Mr. Duque’s tax proposal had benefit, stated Luis Fernando Mejía, director of the Colombian analysis institute Fedesarrollo, however he appeared unable to promote it to the general public.
“It was a really, excellent reform,” he stated, “however he was not capable of consolidate political capital and to create an ample technique to push via a reform that I believe had been crucial.”
Mr. Duque can be making an attempt to string the coverage needle in a polarized time, making it rising troublesome to please each his occasion’s base and sad voters.
The tax protests grew to become a part of broader unrest over inequality and police violence. Some police used brutal and lethal pressure on demonstrators.
Within the interview, Mr. Duque cited his efforts to extend scrutiny on the police and to equip them with physique cameras. However he stated a few of the demonstrators had been spurred by “folks producing faux information” and different instigators to raise the violence.

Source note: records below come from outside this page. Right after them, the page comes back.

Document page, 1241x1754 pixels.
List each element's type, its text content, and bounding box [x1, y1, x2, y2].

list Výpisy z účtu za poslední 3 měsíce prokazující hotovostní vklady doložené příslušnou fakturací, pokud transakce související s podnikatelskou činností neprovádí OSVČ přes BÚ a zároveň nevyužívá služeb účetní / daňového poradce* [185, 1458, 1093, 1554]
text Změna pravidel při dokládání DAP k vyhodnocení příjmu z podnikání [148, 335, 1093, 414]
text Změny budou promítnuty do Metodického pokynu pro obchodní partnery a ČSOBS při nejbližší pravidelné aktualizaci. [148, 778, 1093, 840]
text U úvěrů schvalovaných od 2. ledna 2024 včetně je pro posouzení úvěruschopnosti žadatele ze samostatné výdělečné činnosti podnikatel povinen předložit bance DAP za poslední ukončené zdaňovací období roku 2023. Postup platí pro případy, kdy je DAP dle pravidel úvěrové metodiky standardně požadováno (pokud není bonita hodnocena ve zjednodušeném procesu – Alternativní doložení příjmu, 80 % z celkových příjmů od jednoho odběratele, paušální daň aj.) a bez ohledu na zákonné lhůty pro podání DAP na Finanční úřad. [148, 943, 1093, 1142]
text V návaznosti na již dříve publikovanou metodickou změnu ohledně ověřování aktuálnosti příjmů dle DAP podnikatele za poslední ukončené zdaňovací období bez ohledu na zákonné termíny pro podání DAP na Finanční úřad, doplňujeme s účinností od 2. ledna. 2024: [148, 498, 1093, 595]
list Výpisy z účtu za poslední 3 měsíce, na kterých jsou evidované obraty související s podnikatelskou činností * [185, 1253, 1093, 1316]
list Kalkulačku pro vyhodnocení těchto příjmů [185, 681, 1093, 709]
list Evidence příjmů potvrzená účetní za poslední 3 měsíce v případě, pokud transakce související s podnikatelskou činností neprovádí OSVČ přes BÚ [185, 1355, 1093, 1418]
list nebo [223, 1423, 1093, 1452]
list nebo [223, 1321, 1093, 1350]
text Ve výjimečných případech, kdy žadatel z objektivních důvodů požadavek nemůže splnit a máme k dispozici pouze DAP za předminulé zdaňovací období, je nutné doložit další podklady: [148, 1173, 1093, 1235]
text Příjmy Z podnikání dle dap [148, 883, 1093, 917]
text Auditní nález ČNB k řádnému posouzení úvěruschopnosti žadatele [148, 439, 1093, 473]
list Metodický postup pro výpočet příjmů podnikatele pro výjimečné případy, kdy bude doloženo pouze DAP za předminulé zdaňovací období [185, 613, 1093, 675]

His trickiest balancing act could also be enacting the peace accord with FARC. In 2019, his effort to change the phrases, together with harder sentencing for battle crimes, failed on authorized grounds. Internationally, he’s underneath intense strain to hold out the accord, however domestically, his occasion and different conservatives proceed to criticize it.
Simply weeks forward of the deal’s five-year anniversary, greater than half of its measures haven’t been utilized or have barely begun, based on the Kroc Institute on the College of Notre Dame, an impartial entity charged with oversight of the deal. Opposition teams and a few of the voters say Mr. Duque missed a crucial window to push it ahead.

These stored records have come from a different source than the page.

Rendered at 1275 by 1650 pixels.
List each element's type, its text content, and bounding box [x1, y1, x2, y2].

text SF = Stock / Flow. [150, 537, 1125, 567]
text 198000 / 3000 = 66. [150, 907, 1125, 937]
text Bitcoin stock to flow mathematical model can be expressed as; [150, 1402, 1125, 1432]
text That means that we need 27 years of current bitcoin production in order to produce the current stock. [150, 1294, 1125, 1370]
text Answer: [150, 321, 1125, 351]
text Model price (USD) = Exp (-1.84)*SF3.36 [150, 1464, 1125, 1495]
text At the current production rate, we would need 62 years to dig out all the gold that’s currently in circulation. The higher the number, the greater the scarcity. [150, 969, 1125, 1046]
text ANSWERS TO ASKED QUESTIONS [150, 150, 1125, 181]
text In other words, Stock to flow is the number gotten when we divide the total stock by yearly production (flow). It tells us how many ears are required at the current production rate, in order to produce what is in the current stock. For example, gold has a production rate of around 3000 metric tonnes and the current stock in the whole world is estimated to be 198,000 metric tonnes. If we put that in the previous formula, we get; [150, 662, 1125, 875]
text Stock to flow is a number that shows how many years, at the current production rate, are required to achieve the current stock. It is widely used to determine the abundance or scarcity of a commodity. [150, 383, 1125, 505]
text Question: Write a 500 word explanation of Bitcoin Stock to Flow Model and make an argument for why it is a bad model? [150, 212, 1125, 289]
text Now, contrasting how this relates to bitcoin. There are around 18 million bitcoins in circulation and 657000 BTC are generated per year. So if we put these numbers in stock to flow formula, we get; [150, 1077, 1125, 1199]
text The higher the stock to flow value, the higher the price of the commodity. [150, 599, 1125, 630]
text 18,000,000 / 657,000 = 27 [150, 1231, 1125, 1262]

Mr. Duque and his supporters level to the accord’s time-frame, which requires its tenets to be enacted over 15 years. Within the interview, he stated that he had completed greater than his predecessor, Juan Manuel Santos, to place in place the peace deal’s landownership overhauls and growth plans that will give poor farmers and former rebels jobs and alternatives.
“We’ve been not solely implementing, however the points that we’ve been implementing are going to be decisive for the evolution of the accords,” he stated, including, “We’ve made an excellent progress.”

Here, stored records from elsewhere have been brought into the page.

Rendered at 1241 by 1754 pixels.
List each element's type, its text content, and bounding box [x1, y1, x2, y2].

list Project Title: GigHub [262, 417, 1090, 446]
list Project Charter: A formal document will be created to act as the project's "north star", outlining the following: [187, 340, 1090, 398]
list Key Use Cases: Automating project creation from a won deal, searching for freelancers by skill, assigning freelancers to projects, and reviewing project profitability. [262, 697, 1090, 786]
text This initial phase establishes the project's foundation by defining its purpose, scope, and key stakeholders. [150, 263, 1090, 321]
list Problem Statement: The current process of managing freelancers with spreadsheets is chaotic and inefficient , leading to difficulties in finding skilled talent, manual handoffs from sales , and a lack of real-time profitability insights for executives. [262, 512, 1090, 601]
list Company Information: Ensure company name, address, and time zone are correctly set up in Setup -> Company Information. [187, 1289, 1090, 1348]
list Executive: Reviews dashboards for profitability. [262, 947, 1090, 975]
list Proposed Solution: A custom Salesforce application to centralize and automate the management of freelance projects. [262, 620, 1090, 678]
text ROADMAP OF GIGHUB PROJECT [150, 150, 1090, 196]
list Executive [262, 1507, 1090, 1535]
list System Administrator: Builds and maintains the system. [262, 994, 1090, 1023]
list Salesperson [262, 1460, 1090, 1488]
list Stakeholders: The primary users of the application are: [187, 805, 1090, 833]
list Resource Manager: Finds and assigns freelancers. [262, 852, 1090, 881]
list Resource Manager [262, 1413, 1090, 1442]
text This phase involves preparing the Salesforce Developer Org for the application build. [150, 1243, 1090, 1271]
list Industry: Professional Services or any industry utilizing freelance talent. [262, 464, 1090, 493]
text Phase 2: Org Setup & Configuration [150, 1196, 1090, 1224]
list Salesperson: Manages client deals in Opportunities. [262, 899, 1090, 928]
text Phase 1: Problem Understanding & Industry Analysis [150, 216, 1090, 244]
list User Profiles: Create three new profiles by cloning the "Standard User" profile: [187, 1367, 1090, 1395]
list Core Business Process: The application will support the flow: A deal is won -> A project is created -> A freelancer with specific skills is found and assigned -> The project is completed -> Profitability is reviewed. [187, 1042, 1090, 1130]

Mr. Duque should steadiness competing pursuits abroad, as nicely. Tensions have risen between the USA — Colombia’s longtime ally — and China, a rising supply of enterprise for the nation. China, Colombia’s second-largest buying and selling companion after the USA, has invested in mines within the nation and efficiently bid on engineering contracts.
Mr. Duque stated that the Chinese language corporations had received the work in open bids and that relations with the USA remained heat. “We attempt to construct our relationship with our companions based mostly on funding and commerce and customary alternatives. However normally I’ve to spotlight that within the case of the USA, our alliance has been current for nearly 200 years, and we are going to proceed to see the USA as No. 1.”
With the USA, relations hit an ungainly second final yr when members of Mr. Duque’s occasion endorsed Donald J. Trump and Republicans within the election, scary a rare rebuke from the U.S. ambassador.
“I believe that was unwise,” Mr. Duque stated. “I believe that ought to haven’t been completed.”
These examples of polarization, he stated, has difficult efforts to repair deep-rooted issues. The world is polarized, he stated, as folks “join demagoguery and populism with violent sentiments and algorithms and folks producing faux information and manipulating the reality.”
He added, “That’s why we’ve concentrated in our administration to not promote polarization, however to maneuver the nation to the best path.”
Carlos Tejada reported from Seoul, and Julie Turkewitz from Bogotá, Colombia.